● **EXERCISE PROMPT**: Pull every line holding the string "jest" from the records below.

##### DATA SUPPLIED

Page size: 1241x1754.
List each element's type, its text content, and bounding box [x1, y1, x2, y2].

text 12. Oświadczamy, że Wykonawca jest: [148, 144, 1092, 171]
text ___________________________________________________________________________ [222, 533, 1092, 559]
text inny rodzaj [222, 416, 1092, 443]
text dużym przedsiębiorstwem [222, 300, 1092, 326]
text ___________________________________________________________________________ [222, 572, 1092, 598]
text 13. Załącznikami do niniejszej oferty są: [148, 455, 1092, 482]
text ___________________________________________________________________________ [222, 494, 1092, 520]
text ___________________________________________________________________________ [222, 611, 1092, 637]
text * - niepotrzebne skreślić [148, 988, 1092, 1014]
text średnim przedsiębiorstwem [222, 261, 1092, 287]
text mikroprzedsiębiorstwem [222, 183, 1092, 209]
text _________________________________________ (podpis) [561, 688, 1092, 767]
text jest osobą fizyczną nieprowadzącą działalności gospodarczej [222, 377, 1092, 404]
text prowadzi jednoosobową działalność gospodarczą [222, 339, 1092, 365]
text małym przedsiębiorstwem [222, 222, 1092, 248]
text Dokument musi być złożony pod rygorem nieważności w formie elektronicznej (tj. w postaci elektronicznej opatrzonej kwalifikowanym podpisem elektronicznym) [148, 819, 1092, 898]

##########

● **ANSWER FOR THIS EXERCISE**:
text 12. Oświadczamy, że Wykonawca jest: [148, 144, 1092, 171]
text jest osobą fizyczną nieprowadzącą działalności gospodarczej [222, 377, 1092, 404]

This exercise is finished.